Avevo poco più di 20 anni e con Geppino, amico degli anni liceali, dell’università e soprattutto compagno dei primi viaggi in Europa, caratterizzati da pochi soldi e da itinerari senza limiti, eravamo partiti, zaino in spalla, per raggiungere Brindisi.
Dalla città pugliese c’imbarcammo su una nave greca, posto ponte, per Patrasso e di lì, in autostop, arrivammo ad Atene, dove ammirammo e respirammo a pieni polmoni gli spazi e le cose che fino ad allora erano appartenute solo ai libri di scuola. Alloggiammo qualche giorno in Odos Ermoù, vista Partenone. Mille lire per notte.
Dal Pireo c’imbarcammo per l’isola di Chios. C’era tanta gente all’imbarco, una gran confusione, così che riuscimmo a non pagare il biglietto. Lessi durante quella notte, sdraiato a terra, sul sacco a pelo, L’amante di Lady Chatterley. Di fronte all’isola greca, a un tiro di schioppo, la Turchia. Non potevamo non andarci.
Un giorno con il mare in tempesta, su una piccola scialuppa, con uno di quei viaggi che non si scordano più, raggiungemmo Smirne. Visitammo quella città millenaria, dalle infinite abitazioni bianche affacciate sul mar Egeo, poi con il pullman attraversammo una gran fetta di Turchia e fu… Istanbul. Meravigliosa!
Gira ancora oggi per casa una fotografia che mi ritrae insieme a un ragazzo turco, che voleva pulirmi le scarpe, davanti alla Moschea Blu. Provai a spiegargli in tutti i modi che avevo a stento i soldi per mangiare e per un ostello, ma lui continuava a sorridermi. A Istanbul, per tre giorni, con il fiato sospeso, incantati dai colori e dalle bellezze della città dormimmo solo poche ore per notte e poi… prendemmo l’Orient Espress.
Il treno, in un viaggio infinito, lungo il quale, durante le interminabili soste, scendevamo a raccogliere la frutta dagli alberi, ci portò a Sofia. Da Sofia, con un autobus, raggiungemmo Skopje, la città di Alessandro Magno e di Madre Teresa. Di lì fu la volta di Bar, da dove ci imbarcammo per Bari.
Ma lungo tutto il viaggio ebbi un’idea fissa: Aliano.

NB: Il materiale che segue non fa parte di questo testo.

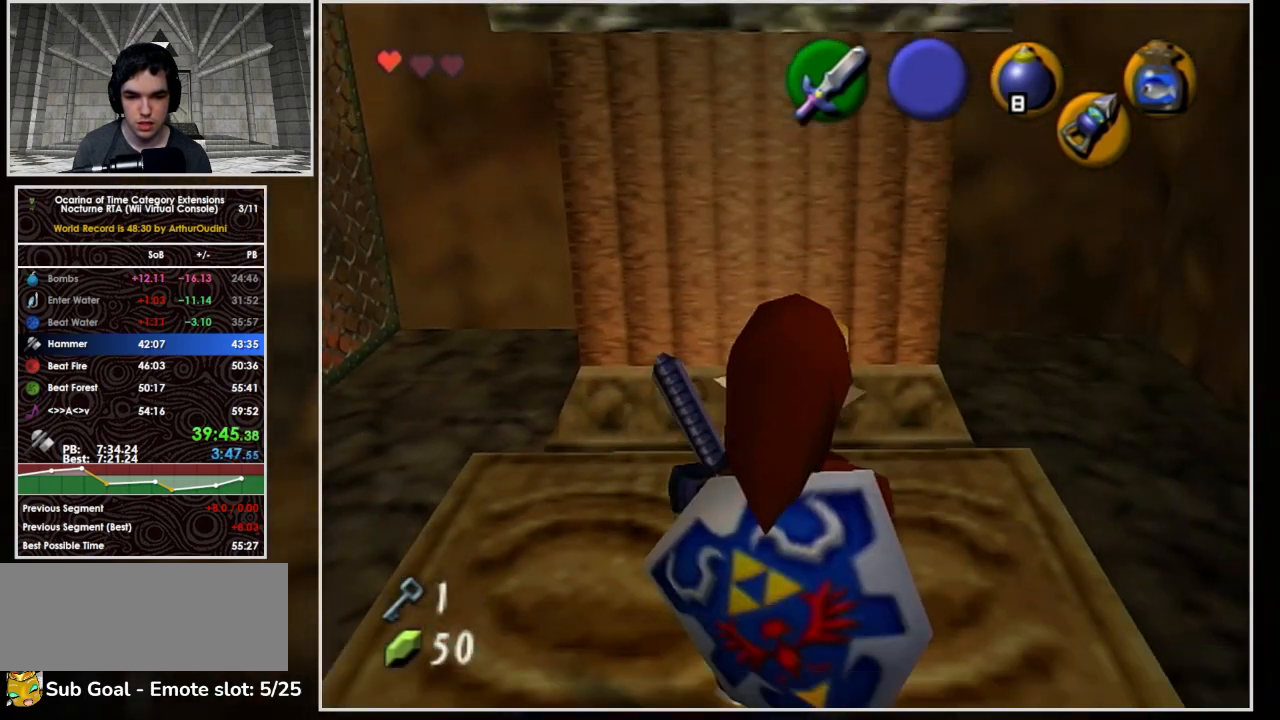
{"dt_ms": 500, "buttons": [], "left_stick": "center", "right_stick": "center", "events": [[233, "L1", "up"]]}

Mi fermo con i ricordi e ritorno al presente. Considero la soddisfazione che si prova rispetto agli eventi che finalmente si realizzano dopo tante attese.
I pensieri mi trasportano al Paxlovid, la combinazione di farmaci in somministrazione orale messa a punto da Pfizer contro il Covid-19. A momenti dovrebbe poter essere disponibile in Italia. Sembra un farmaco sicuro ed efficace, soprattutto se somministrato i primi giorni di malattia.

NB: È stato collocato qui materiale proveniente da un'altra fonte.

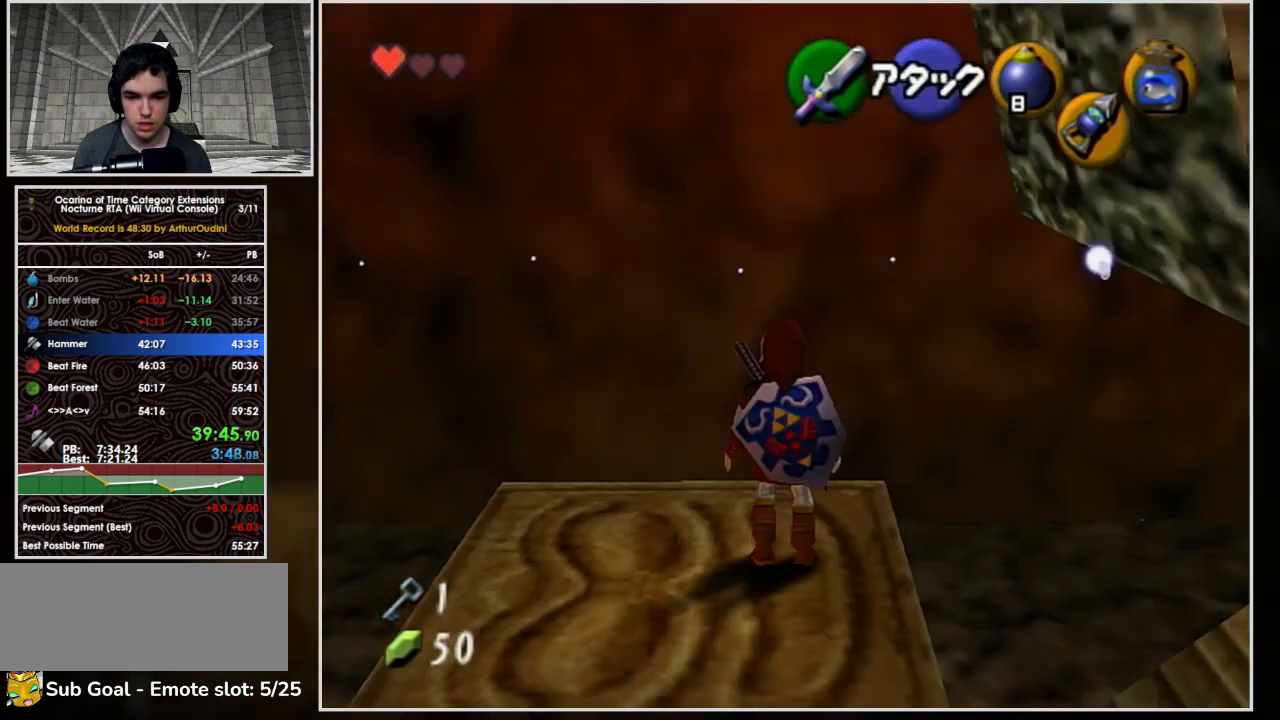
{"dt_ms": 500, "buttons": [], "left_stick": "center", "right_stick": "center", "events": [[133, "left_stick", "down-left"], [367, "left_stick", "center"]]}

In uno studio clinico, su pazienti adulti con infezione sintomatica da Covid-19, ad alto rischio, un ciclo di trattamento di cinque giorni con Paxlovid ha ridotto dell’89% l’incidenza di ospedalizzazione e morte, rispetto al gruppo placebo.
La terapia veniva somministrata entro tre giorni dall’esordio dei sintomi. Risultati sicuramente interessanti; disporre di nuove armi contro questa malattia, che ha cambiato le nostre vite, induce conforto.
Va sempre sottolineato, però, che l’arma più efficace, concetto sostenuto da numerosi dati, rimane il vaccino. Facciamolo tutti, senza indugiare.
Ritorno al mio viaggio in Oriente e alla mia idea fissa: Aliano
Lungo la strada del ritorno, sempre in autostop, convinsi Geppino ad andare a visitare la località lucana. Ci stavo pensando da quando Levi era morto.
Ci ritrovammo muti davanti alla sua tomba, per lunghi minuti dinanzi al mucchio di terra che ci separava dalla sua bara, e sullo sfondo il paese del suo confino, incapaci di esprimere sensazioni.
Lì si incrociarono, pronte per essere annodate, le trame tessute negli anni, inseguendo i pensieri dello scrittore, il suo tempo, i suoi colori e le storie della nostra Lucania.
S’intrecciano nei nodi le storie, nodi che non saranno più sciolti. In essi i fili finiscono e si dipanano a concludere percorsi lungo strade tortuose o a iniziare nuovi sentieri all’ infinito.
Qualcuno ha scritto che i nodi sono fatti per essere sciolti. Non è vero. Un nodo deve tenere nel tempo; ha lo scopo di reggere intrecci il più a lungo possibile.
Potevamo rientrare a casa, il viaggio era terminato.
Parte dell’articolo è ripreso da: “Zero non esiste. Ritorno in Val d’Agri”.